Substituting these values into the formula, we get:
x = (-(1) ± √((1)^2 - 4(2)(-1))) / (2(2))
Simplifying further:
x = (-1 ± √(1 + 8)) / 4
x = (-1 ± √9) / 4
x = (-1 ± 3) / 4
This gives us two possible x-intercepts:
x1 = (-1 + 3) / 4 = 2 / 4 = 1/2
x2 = (-1 - 3) / 4 = -4 / 4 = -1
Therefore, the x-intercepts are x = 1/2 and x = -1.
2. Turning point:
The turning point of a quadratic function is the vertex of its graph.

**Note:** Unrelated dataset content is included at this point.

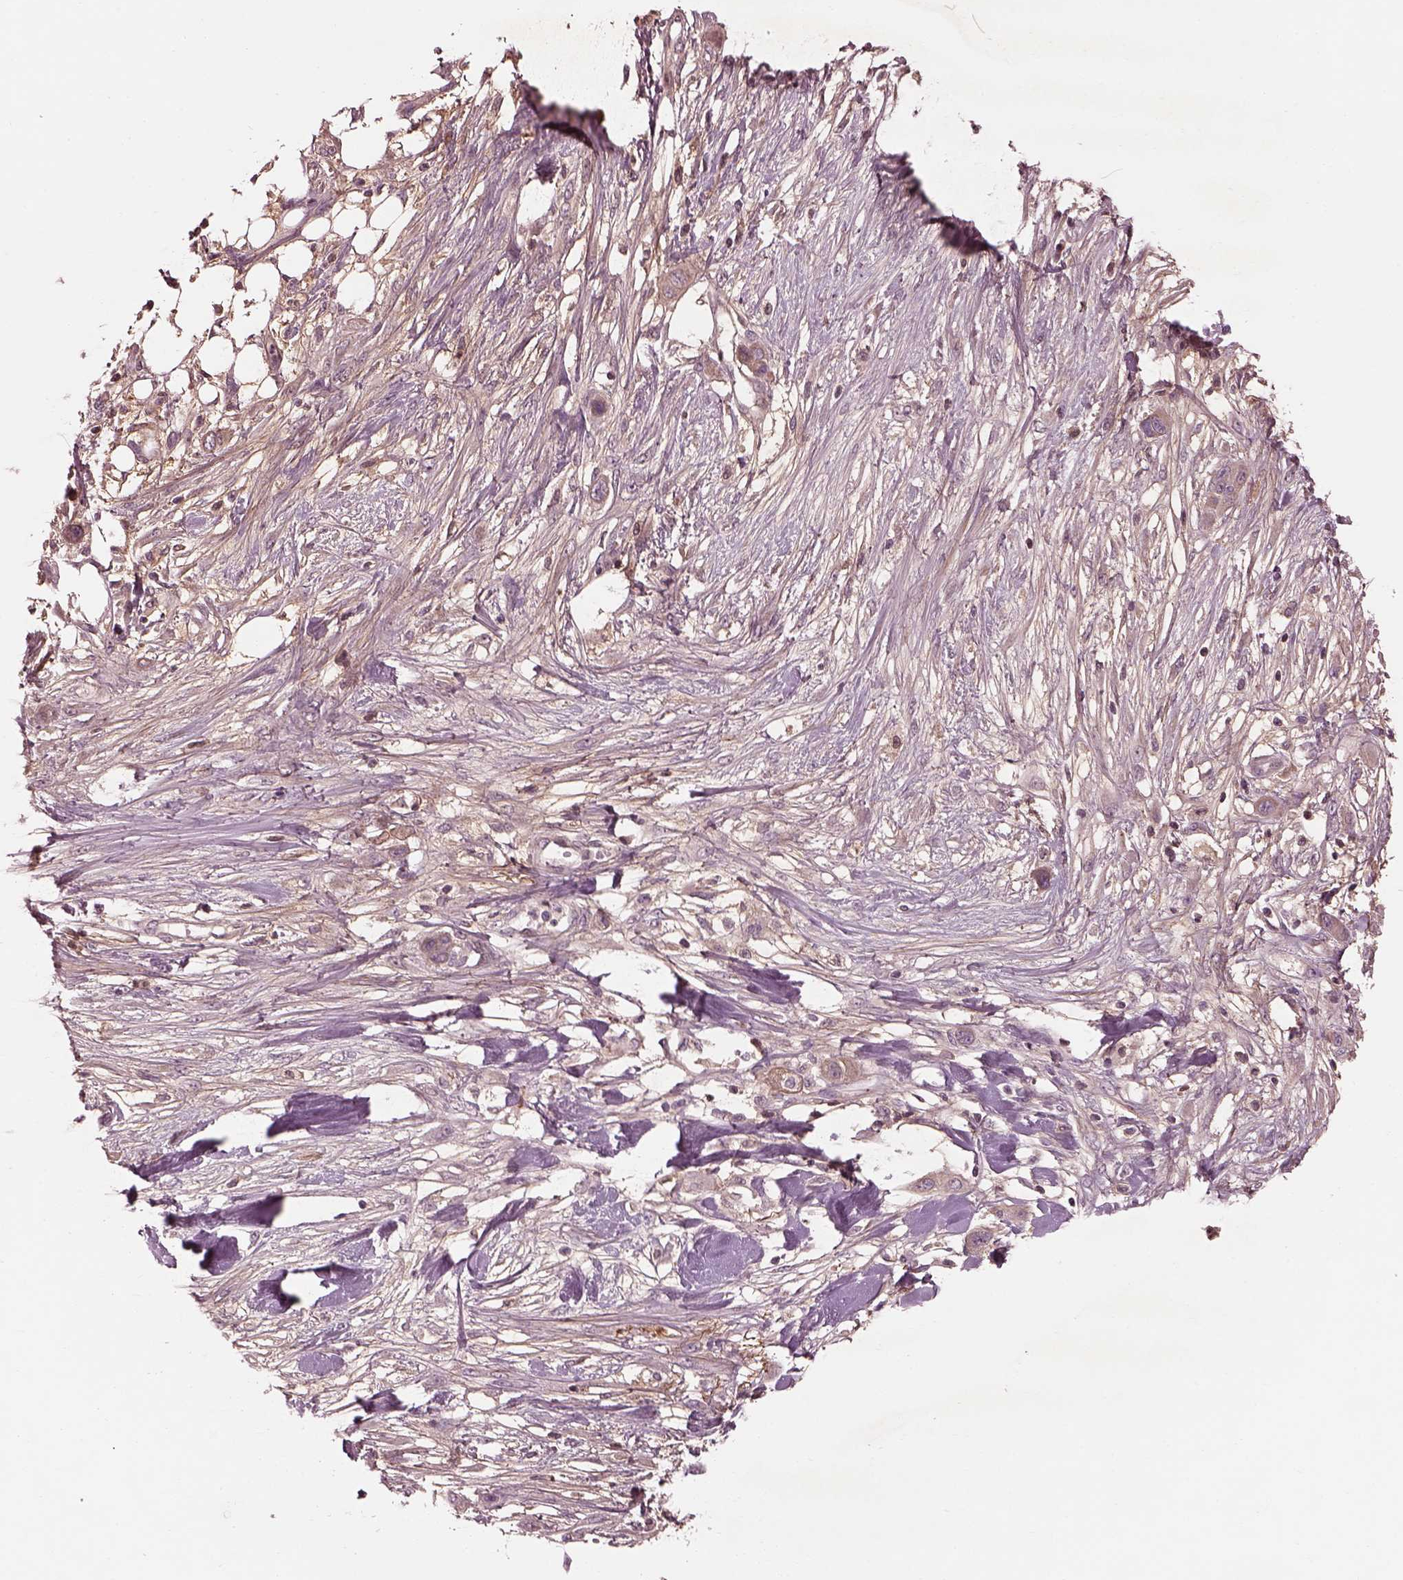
{"staining": {"intensity": "weak", "quantity": "25%-75%", "location": "cytoplasmic/membranous"}, "tissue": "skin cancer", "cell_type": "Tumor cells", "image_type": "cancer", "snomed": [{"axis": "morphology", "description": "Squamous cell carcinoma, NOS"}, {"axis": "topography", "description": "Skin"}], "caption": "This is a micrograph of immunohistochemistry staining of skin squamous cell carcinoma, which shows weak expression in the cytoplasmic/membranous of tumor cells.", "gene": "EFEMP1", "patient": {"sex": "male", "age": 79}}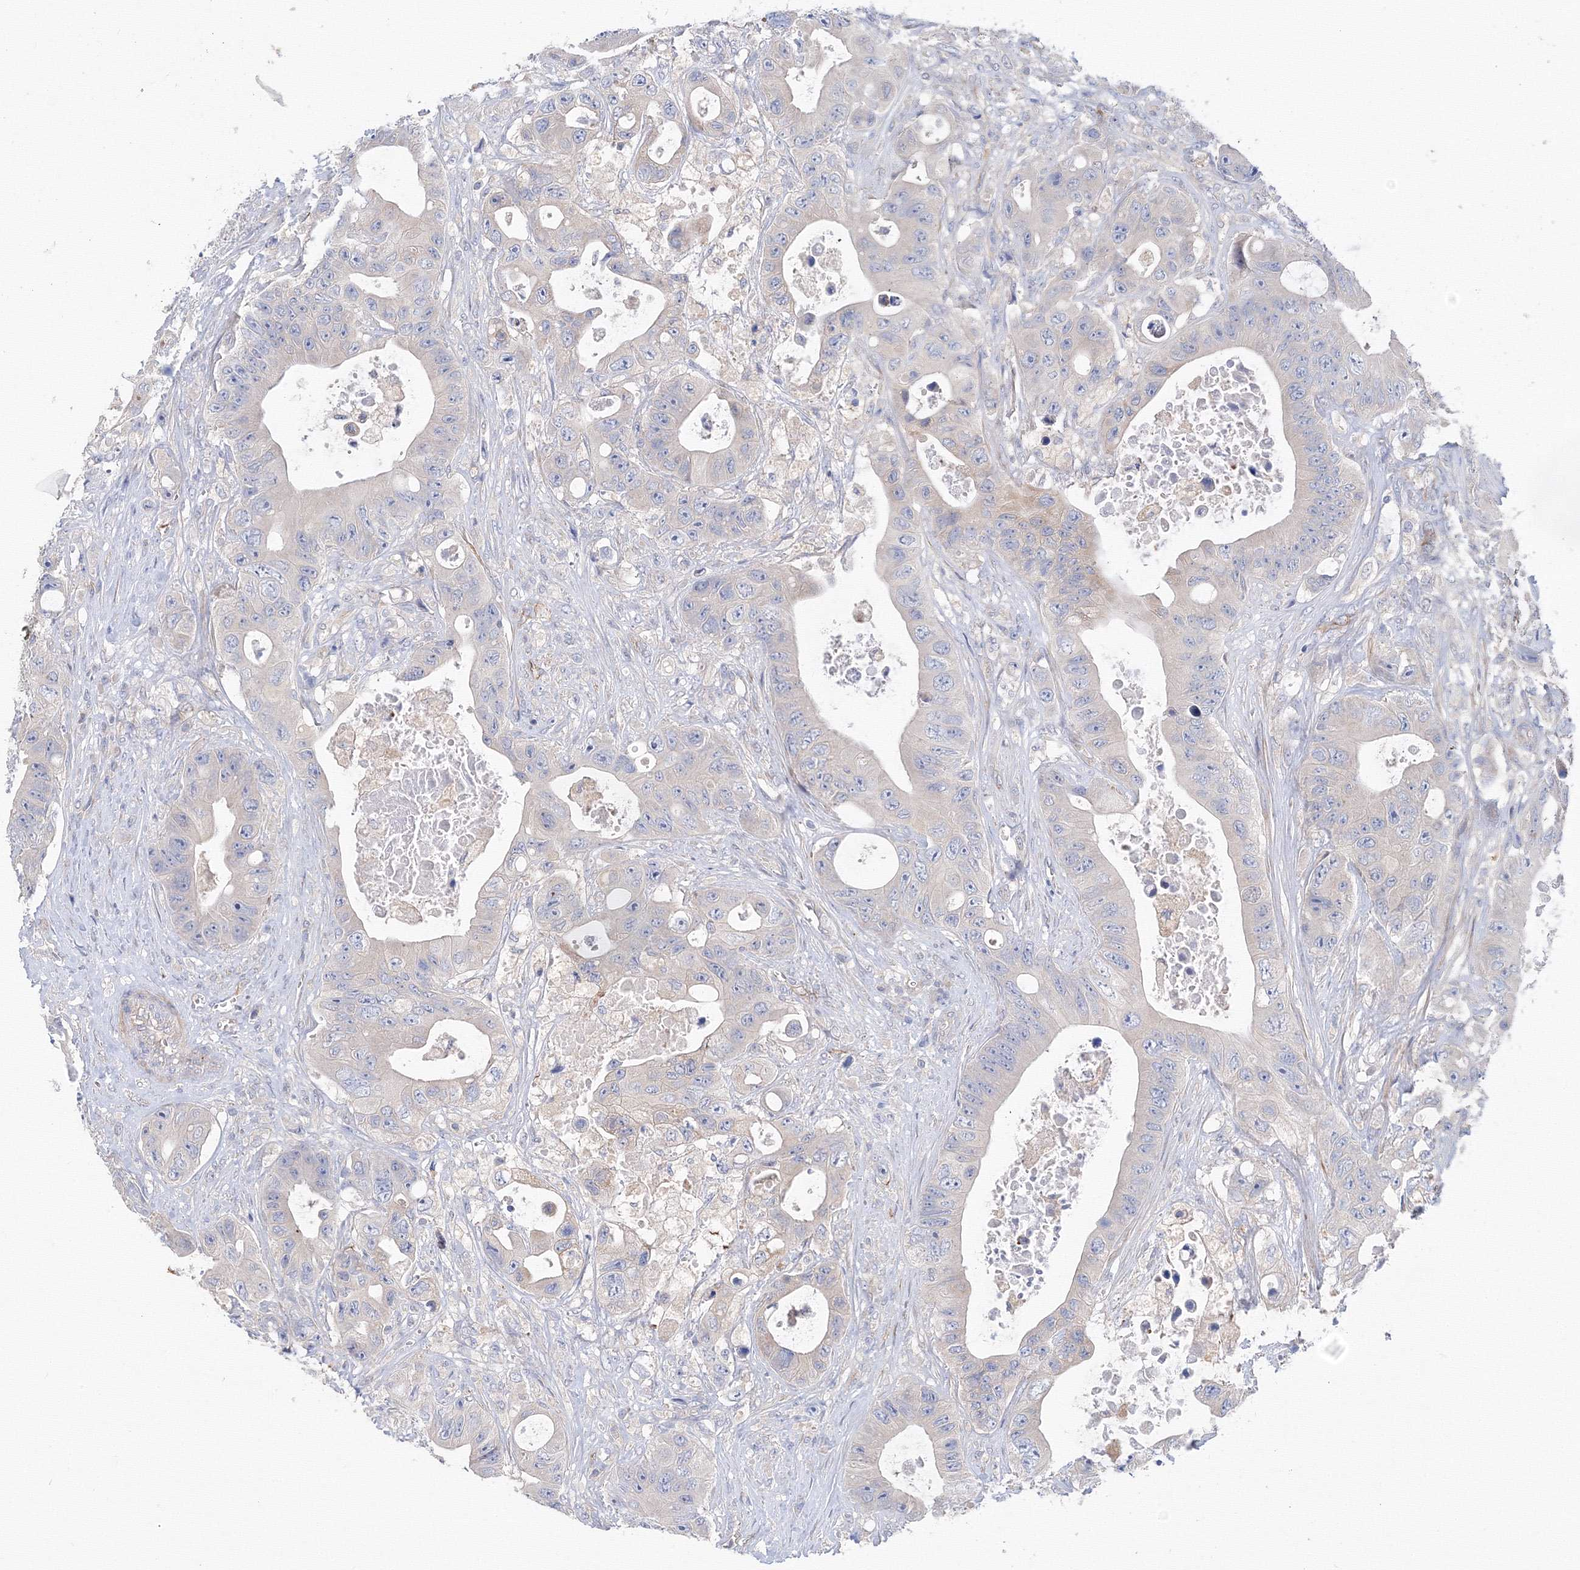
{"staining": {"intensity": "negative", "quantity": "none", "location": "none"}, "tissue": "colorectal cancer", "cell_type": "Tumor cells", "image_type": "cancer", "snomed": [{"axis": "morphology", "description": "Adenocarcinoma, NOS"}, {"axis": "topography", "description": "Colon"}], "caption": "A high-resolution micrograph shows immunohistochemistry (IHC) staining of colorectal adenocarcinoma, which shows no significant staining in tumor cells.", "gene": "DIS3L2", "patient": {"sex": "female", "age": 46}}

The x-coordinate of the turning point can be found using the formula:
x = -b / (2a)
Here, a = 2 and b = 1.
x = -(1) / (2(2))
x = -1/4
To find the corresponding y-coordinate, substitute this x value back into the equation:
y = 2x^2 + x - 1
y = 2(-1/4)^2 + (-1/4) - 1
y = 2(1/16) - 1/4 - 1
y = 1/8 - 1/4 - 1
y = 1/8 - 2/8 - 8/8
y = -9/8
Therefore, the turning point is at (-1/4, -9/8).